Perlu Perbaikan Sistem Produksi dan Harga
Atas dasar masalah tersebut, Rivqy meminta pemerintah segera memperbaiki perhitungan produksi, konsumsi, dan cadangan gula nasional. Selain itu, pemerintah juga perlu memberlakukan dan mengawasi Harga Patokan Petani (HPP) secara ketat sebagai jaminan harga minimum.
“Saya menilai selama ini pemerintah belum memiliki hitungan yang baik untuk mengukur produksi, konsumsi, dan cadangan gula nasional. Ditambah pemerintah juga gagal dalam menerapkan HPP sebagai jaminan harga minimum, sehingga pedagang dapat penjual gula dirugikan dari berantakannya tata kelola gula ini,” kata Rivqy.

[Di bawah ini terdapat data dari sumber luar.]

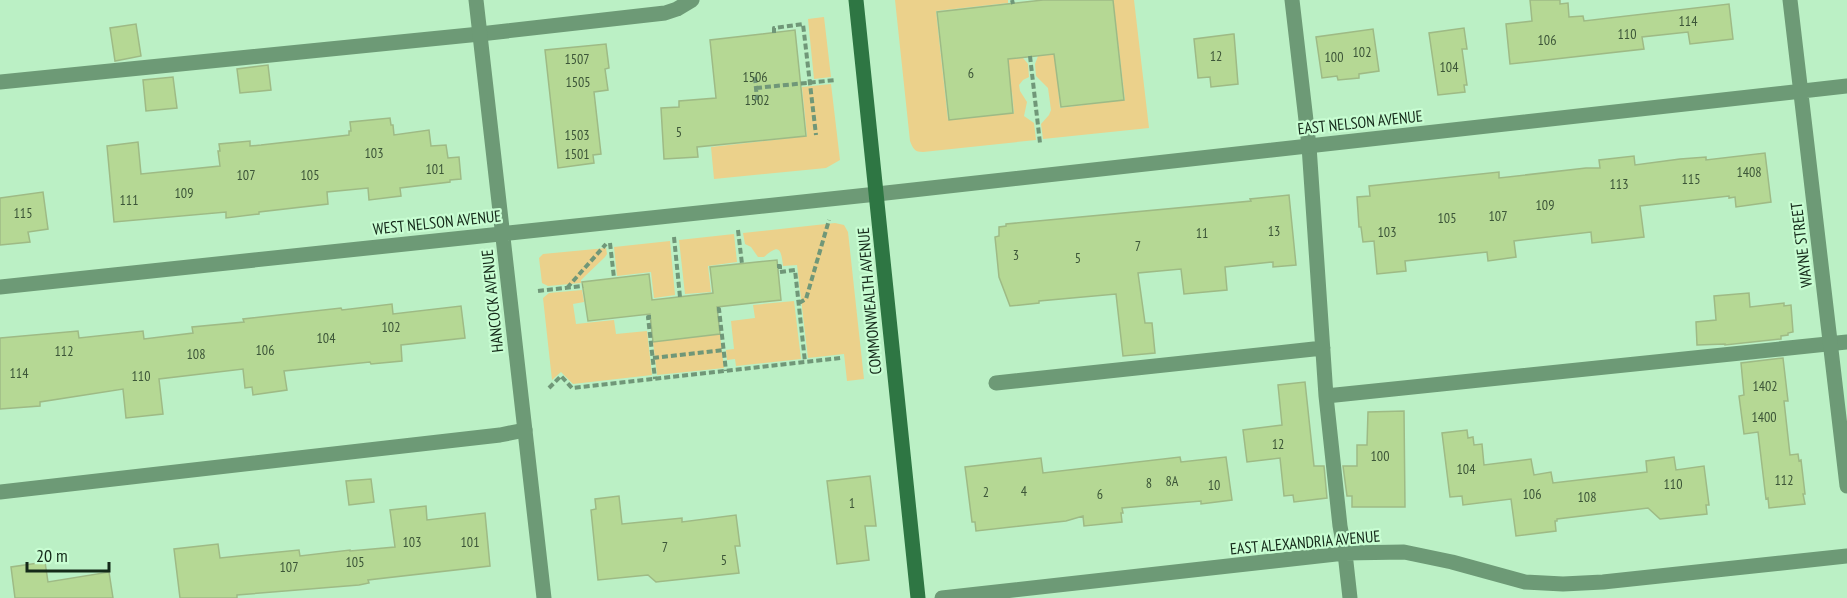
<svg xmlns="http://www.w3.org/2000/svg" width="1847" height="598" font-family="'PT Sans Narrow',sans-serif">
<style>
.green{fill:#ebd18b}
.building{fill:#b5d894;stroke:#9eba85;stroke-width:1.5}
.lines{fill:none;stroke-linecap:round;stroke-linejoin:round}
.path{stroke:#709778;stroke-width:4;stroke-dasharray:6 3;stroke-linecap:butt}
.lane{stroke:#6d9a76;stroke-width:15}
.street{stroke:#6d9a76;stroke-width:15}
.secondary{stroke:#2e7643;stroke-width:15}
.labels{text-anchor:middle;dominant-baseline:central;stroke-width:4.5;stroke-linejoin:round;paint-order:stroke}
.number-label{font-size:14px;fill:#3c5538}
.street-label{font-size:16px;fill:#142919;stroke:#c8fdd2}
</style>
<rect width="100%" height="100%" fill="#bbf0c5"/>
<path class="green" d="M895 0H1008V3L936 11 948 120 1014 113 1012 92 1002 93 998 60 1023 58 1028 64 1029 77 1023 80 1019 85 1020 91 1027 102 1024 116 1034 123 1036 140 923 152C915 152 913 149 910 141Z
M1113 0H1134L1149 128 1043 139 1041 124 1049 115 1051 110 1048 88 1036 76 1035 64 1038 56 1064 53 1068 86 1058 87 1060 108 1125 100Z
M824 17 831 77 814 79 808 19Z
M831 84 840 160 826 168 714 179 711 147 807 136 802 87Z
M835 223 844 225 848 232 864 379 847 381 844 354 808 358 797 265 783 266C781 248 779 244 764 257H758L751 247 745 244 743 233Z
M734 234 737 262 708 266 711 292 685 294 679 240Z
M670 241 675 295 654 298 651 272 617 276 614 247Z
M606 248 607 254 605 257 581 280V283L548 286 542 283 539 258 543 254Z
M582 290 584 302 573 304 576 324 614 320 616 334 647 331 652 375 573 384 561 372 552 380 543 298 549 293Z
M794 301 801 359 736 366 735 359 727 360 726 350 734 349 731 321 755 318 753 305Z
M720 334 724 368 657 375 653 342Z"/>
<path class="building" d="M1043 0H1113L1124 100 1061 107 1054 54 1008 59 1013 113 949 120 937 12Z
M1530 0H1560V4L1568 3 1569 17 1583 16 1584 21 1729 4 1733 39 1690 44 1688 32 1642 37 1644 49 1510 64 1506 24 1532 21Z
M136 24 141 56 115 61 110 28Z
M1464 28 1467 49H1462L1467 85H1464L1465 92 1438 95 1429 33Z
M1373 29 1379 71 1359 74V78L1338 80 1337 76 1322 78 1316 37Z
M795 30 806 136 697 147 698 157 664 159 661 108 679 107V101L716 98 710 40Z
M1233 34H1234L1238 84 1211 87 1210 77 1198 78 1194 39Z
M606 44 609 68 605 69 608 90 594 92 601 154 593 155 594 163 558 168 545 50Z
M268 65 271 90 240 93 237 69Z
M173 77 177 108 146 111 143 80Z
M390 118 391 125H393L394 135 429 130 431 146 446 145 448 158 459 157 461 179 450 180V182L400 188 401 196 369 200 368 188 327 192 328 204 259 212V214L226 218V212L114 222 107 146 138 142 141 174 220 166 218 151H220L219 144 250 141V146L261 145 349 135V131H351L350 122Z
M1765 153 1771 202 1736 207 1735 197 1729 198V196L1640 206 1644 237 1592 243 1591 232 1514 241 1516 257 1488 261 1487 252 1405 261 1406 271 1377 274 1374 241 1363 242 1361 227H1359L1357 197 1370 196 1369 186 1499 172V178L1586 168H1600L1599 160 1634 156 1635 165 1680 159 1706 157V160Z
M43 192 48 229 28 232 30 242 0 245V198Z
M1289 195 1296 265 1273 267V262L1225 267 1227 290 1184 294 1181 269 1138 273 1145 323H1152L1155 353 1123 356 1116 294 1039 301V303L1010 306 999 277 995 237 999 236V227L1006 226V224L1251 201 1250 199Z
M777 260 781 300 717 307 720 334 653 342 650 314 588 321 582 282 649 274 652 300 713 293 710 267Z
M1749 293 1750 307 1784 303V306L1791 305 1793 332 1788 333V335L1781 336V339L1725 345V344L1697 345 1696 322 1716 320 1714 296Z
M392 304 393 314 461 306 465 338 401 345 402 361 371 364 370 362 284 371 287 390 253 395 252 387 245 388 243 369 159 379 163 414 126 418 123 389 40 402V406L0 409V338L78 331 79 338 143 331 144 339 193 333 192 327 244 322 243 319 341 308 342 310Z
M1783 358 1788 401H1784L1790 455 1798 454 1799 461 1801 460 1805 494H1803L1805 504 1769 508 1768 498 1766 499 1758 432 1744 434 1739 396 1744 395 1741 363Z
M1305 382 1314 466H1324L1327 498 1294 502 1293 495 1284 496 1280 458 1247 462 1243 430 1282 425 1278 385Z
M1404 411 1405 507H1352V496H1347L1343 466H1357V445H1367L1368 412Z
M1467 430 1468 438 1473 437 1474 445 1482 444 1484 465 1531 459 1534 475 1551 472 1553 483 1647 472 1646 461 1674 457 1676 470 1704 466 1709 505H1706L1707 514 1660 519 1648 508 1557 519V521H1555L1556 531 1516 536 1511 499 1463 505 1462 496 1450 497 1442 433Z
M1180 457 1181 462 1226 457 1232 500 1201 504V501L1122 508 1123 513H1121L1122 522 1084 526 1083 516 1066 521 976 531 975 522H972L965 467 1041 458 1043 473Z
M870 476 876 526H865L869 560 837 564 827 481Z
M371 479 374 502 349 505 346 481Z
M619 496 622 524 682 518V522L736 515 740 546H735L739 573 656 582 648 575 598 580 591 510 596 509 595 499Z
M426 506 427 520 485 513 490 566 368 580 369 583 359 585 237 595V598H180L174 549 218 544 220 558 299 550 300 556 350 550V551L395 547 390 510Z
M45 562 48 582 109 572 113 598H15L11 567Z"/>
<g class="lines">
<path class="path" d="M1012 0 1013 4
M774 33V28L803 24 816 135
M1030 56 1040 143
M755 77 757 100
M756 88 836 80
M738 230 742 264
M674 237 680 297
M610 243 614 278
M777 266H780V272L795 270 805 362
M567 288 606 244
M538 291 583 286
M799 303 806 299 829 220
M717 309H719L726 371
M651 317H648L655 379
M653 358 724 350
M549 388 561 376 572 388 841 358"/>
<path class="lane" d="M1292 0 1309 146 1326 396 1340 526 1345 553
M0 82 480 34 665 13 677 9 692 0
M996 383 1323 348
M1326 396 1847 342
M0 492 500 435 525 430"/>
<path class="street" d="M476 0 544 598
M1790 0 1847 486
M0 287 877 194 1847 86
M1345 553 1350 598
M942 598 1345 553 1404 552 1452 562 1525 582 1563 584 1603 582 1847 556"/>
<path class="secondary" d="M856 0 918 598"/>
</g>
<g class="labels">
<g class="number-label">
<text x="1688" y="21">114</text>
<text x="1627" y="34">110</text>
<text x="1547" y="40">106</text>
<text x="1362" y="52">102</text>
<text x="1216" y="56">12</text>
<text x="1334" y="57">100</text>
<text x="577" y="59">1507</text>
<text x="1449" y="67">104</text>
<text x="971" y="73">6</text>
<text x="755" y="77">1506</text>
<text x="578" y="82">1505</text>
<text x="757" y="100">1502</text>
<text x="679" y="132">5</text>
<text x="577" y="135">1503</text>
<text x="374" y="153">103</text>
<text x="577" y="154">1501</text>
<text x="435" y="169">101</text>
<text x="1749" y="172">1408</text>
<text x="246" y="175">107</text>
<text x="310" y="175">105</text>
<text x="1691" y="179">115</text>
<text x="1619" y="184">113</text>
<text x="184" y="193">109</text>
<text x="129" y="200">111</text>
<text x="1545" y="205">109</text>
<text x="23" y="213">115</text>
<text x="1498" y="216">107</text>
<text x="1447" y="218">105</text>
<text x="1274" y="231">13</text>
<text x="1387" y="232">103</text>
<text x="1202" y="233">11</text>
<text x="1138" y="246">7</text>
<text x="1016" y="255">3</text>
<text x="1078" y="258">5</text>
<text x="391" y="327">102</text>
<text x="326" y="338">104</text>
<text x="265" y="350">106</text>
<text x="64" y="351">112</text>
<text x="196" y="354">108</text>
<text x="19" y="373">114</text>
<text x="141" y="376">110</text>
<text x="1765" y="386">1402</text>
<text x="1764" y="417">1400</text>
<text x="1278" y="444">12</text>
<text x="1380" y="456">100</text>
<text x="1466" y="469">104</text>
<text x="1784" y="480">112</text>
<text x="1172" y="481">8A</text>
<text x="1149" y="483">8</text>
<text x="1673" y="484">110</text>
<text x="1214" y="485">10</text>
<text x="1024" y="491">4</text>
<text x="986" y="492">2</text>
<text x="1100" y="494">6</text>
<text x="1532" y="494">106</text>
<text x="1587" y="497">108</text>
<text x="852" y="503">1</text>
<text x="412" y="542">103</text>
<text x="470" y="542">101</text>
<text x="665" y="547">7</text>
<text x="724" y="560">5</text>
<text x="355" y="562">105</text>
<text x="289" y="567">107</text>
</g>
<g class="street-label">
<text transform="translate(1360 122) rotate(-6)">EAST NELSON AVENUE</text>
<text transform="translate(437 222) rotate(-6)">WEST NELSON AVENUE</text>
<text transform="translate(1801 245) rotate(-97)">WAYNE STREET</text>
<text transform="translate(492 301) rotate(-96)">HANCOCK AVENUE</text>
<text transform="translate(869 301) rotate(-95)">COMMONWEALTH AVENUE</text>
<text transform="translate(1305 542) rotate(-5)">EAST ALEXANDRIA AVENUE</text>
</g>
</g>
<path d="M27 562v9h82v-9" fill="none" stroke="#142919" stroke-width="3"/>
<text x="36" y="562" font-size="18" fill="#142919" stroke="#c8fdd2" stroke-width="4.5" paint-order="stroke">20 m</text>
</svg>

Tindakan yang Harus Diambil Pemerintah
Menurut Rivqy, Kementerian Perdagangan harus segera mengambil langkah tegas dalam mengatur tata kelola harga gula di pasar secara transparan dan terukur. Tujuannya adalah agar tidak ada masyarakat kita yang dirugikan akibat kebijakan yang tidak jelas.
Beberapa langkah yang perlu dilakukan antara lain:
- Memastikan ketersediaan pasar yang jelas untuk gula petani.
- Melakukan pengawasan ketat terhadap distribusi gula rafinasi.
- Mengoptimalkan sistem HPP agar benar-benar menjadi jaminan harga minimum.
- Meningkatkan koordinasi antara pemerintah, pelaku industri, dan petani.
Dengan tindakan yang tepat, diharapkan dapat mengurangi dampak negatif yang dialami para petani tebu dan menjaga keseimbangan dalam industri gula nasional.